3. The tube as defined in Claim 2, wherein said control grid comprises said astigmatic beam forming grid, and said slots longitudinally extend perpendicular to the inline direction of the three inline beam forming grid apertures; each slot being on a side of the control grid facing the screen grid.

4. The tube as defined in Claim 2, wherein said screen grid comprises said astigmatic beam forming grid, and said slots longitudinally extend in the inline direction of the three inline beam forming grid apertures, each slot being on a side of the screen grid facing the control grid.
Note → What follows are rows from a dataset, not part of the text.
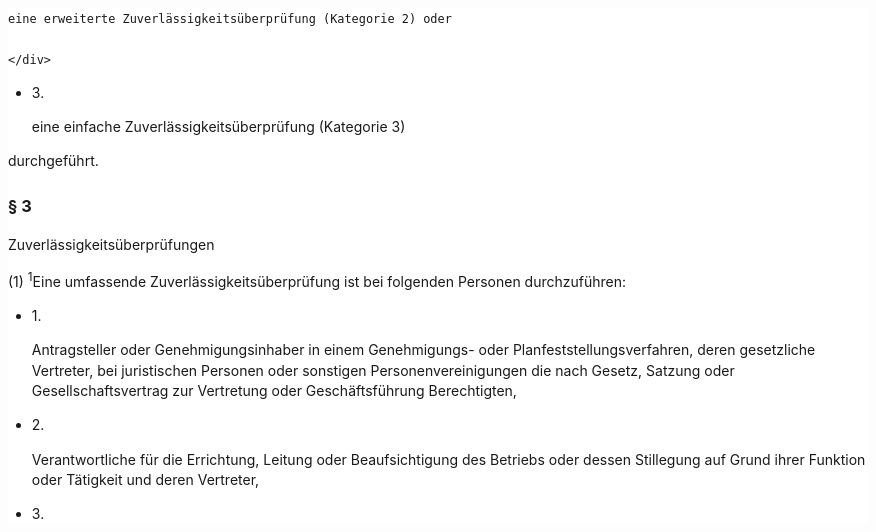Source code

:     eine erweiterte Zuverlässigkeitsüberprüfung (Kategorie 2) oder
    
    </div>

  - 3\.
    
    <div style="">
    
    eine einfache Zuverlässigkeitsüberprüfung (Kategorie 3)
    
    </div>

durchgeführt.

</div>

</div>

</div>

</div>

<span id="BJNR152500999BJNE003903311.html"></span>

### § 3  
Zuverlässigkeitsüberprüfungen

<div>

<div class="jnhtml">

<div>

<div class="jurAbsatz">

(1) <sup>1</sup>Eine umfassende Zuverlässigkeitsüberprüfung ist bei
folgenden Personen durchzuführen:

  - 1\.
    
    <div style="">
    
    Antragsteller oder Genehmigungsinhaber in einem Genehmigungs- oder
    Planfeststellungsverfahren, deren gesetzliche Vertreter, bei
    juristischen Personen oder sonstigen Personenvereinigungen die nach
    Gesetz, Satzung oder Gesellschaftsvertrag zur Vertretung oder
    Geschäftsführung Berechtigten,
    
    </div>

  - 2\.
    
    <div style="">
    
    Verantwortliche für die Errichtung, Leitung oder Beaufsichtigung des
    Betriebs oder dessen Stillegung auf Grund ihrer Funktion oder
    Tätigkeit und deren Vertreter,
    
    </div>

  - 3\.
    
    <div style="">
5. A cathode-ray tube for use with an attached astigmatic self-converging magnetic deflection yoke assembly, said tube having an evacuated envelope with an inline electron gun for generating and directing three electron beams along coplanar beam paths toward a screen of said tube, said electron gun including three cathodes, a beam forming region and a main lens region, said beam forming region comprising a control grid and a screen grid, and said main lens region comprising a plurality of main focus lenses, said regions being coaxially aligned with said cathodes in the order recited, said main focus lenses and said yoke assembly, in combination, introducing astigmatism into said electron beams, and one of said grids of said beam forming region having three slots formed therein to produce a compensating astigmatism into said beams, wherein said one grid has a functional grid portion of a given thickness with three inline apertures formed therethrough, each of said apertures comprising four quadrants, two of the oppositely disposed quadrants being intersected by a slot formed in said functional grid portion and centered about said apertures, and each of said slots having a width at said apertures less than the diameter of said apertures and a depth less than the thickness of said functional grid portion.
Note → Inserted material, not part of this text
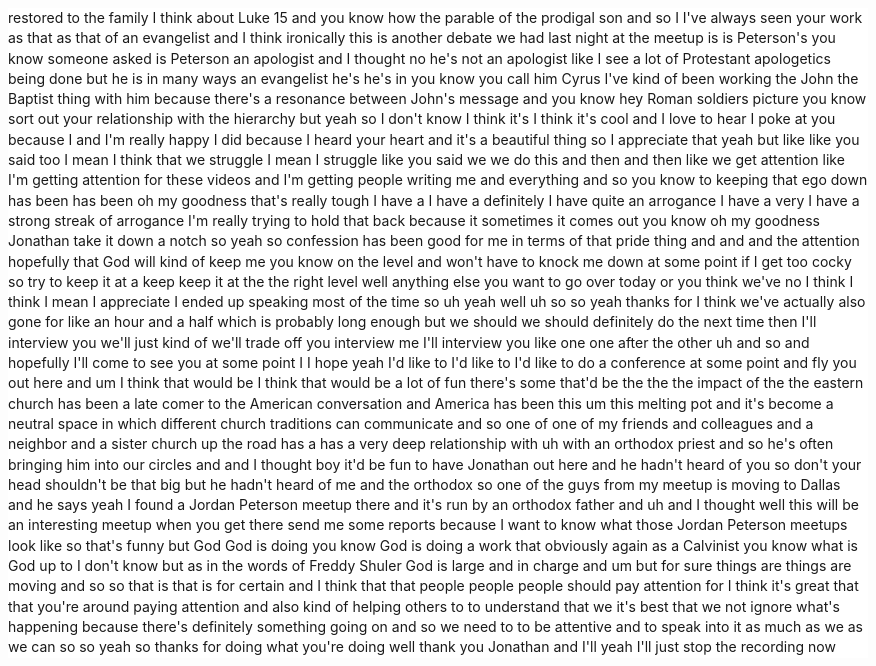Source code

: restored to the family I think about Luke 15 and you know how the parable of the prodigal son and so I I've always seen your work as that as that of an evangelist and I think ironically this is another debate we had last night at the meetup is is Peterson's you know someone asked is Peterson an apologist and I thought no he's not an apologist like I see a lot of Protestant apologetics being done but he is in many ways an evangelist he's he's in you know you call him Cyrus I've kind of been working the John the Baptist thing with him because there's a resonance between John's message and you know hey Roman soldiers picture you know sort out your relationship with the hierarchy but yeah so I don't know I think it's I think it's cool and I love to hear I poke at you because I and I'm really happy I did because I heard your heart and it's a beautiful thing so I appreciate that yeah but like like you said too I mean I think that we struggle I mean I struggle like you said we we do this and then and then like we get attention like I'm getting attention for these videos and I'm getting people writing me and everything and so you know to keeping that ego down has been has been oh my goodness that's really tough I have a I have a definitely I have quite an arrogance I have a very I have a strong streak of arrogance I'm really trying to hold that back because it sometimes it comes out you know oh my goodness Jonathan take it down a notch so yeah so confession has been good for me in terms of that pride thing and and and the attention hopefully that God will kind of keep me you know on the level and won't have to knock me down at some point if I get too cocky so try to keep it at a keep keep it at the the right level well anything else you want to go over today or you think we've no I think I think I mean I appreciate I ended up speaking most of the time so uh yeah well uh so so yeah thanks for I think we've actually also gone for like an hour and a half which is probably long enough but we should we should definitely do the next time then I'll interview you we'll just kind of we'll trade off you interview me I'll interview you like one one after the other uh and so and hopefully I'll come to see you at some point I I hope yeah I'd like to I'd like to I'd like to do a conference at some point and fly you out here and um I think that would be I think that would be a lot of fun there's some that'd be the the the impact of the the eastern church has been a late comer to the American conversation and America has been this um this melting pot and it's become a neutral space in which different church traditions can communicate and so one of one of my friends and colleagues and a neighbor and a sister church up the road has a has a very deep relationship with uh with an orthodox priest and so he's often bringing him into our circles and and I thought boy it'd be fun to have Jonathan out here and he hadn't heard of you so don't your head shouldn't be that big but he hadn't heard of me and the orthodox so one of the guys from my meetup is moving to Dallas and he says yeah I found a Jordan Peterson meetup there and it's run by an orthodox father and uh and I thought well this will be an interesting meetup when you get there send me some reports because I want to know what those Jordan Peterson meetups look like so that's funny but God God is doing you know God is doing a work that obviously again as a Calvinist you know what is God up to I don't know but as in the words of Freddy Shuler God is large and in charge and um but for sure things are things are moving and so so that is that is for certain and I think that that people people people should pay attention for I think it's great that that you're around paying attention and also kind of helping others to to understand that we it's best that we not ignore what's happening because there's definitely something going on and so we need to to be attentive and to speak into it as much as we as we can so so yeah so thanks for doing what you're doing well thank you Jonathan and I'll yeah I'll just stop the recording now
6. The tube as defined in Claim 5, wherein said control grid comprises said one grid, and said slots longitudinally extend perpendicular to the inline direction of the three inline apertures, each of said slots being on a side of the control grid facing said screen grid.

7. The tube as defined in Claim 5, wherein said screen grid comprises said one grid, and said slots longitudinally extend in the inline direction of the three inline apertures, each of said slots being on a side of the screen grid facing the control grid.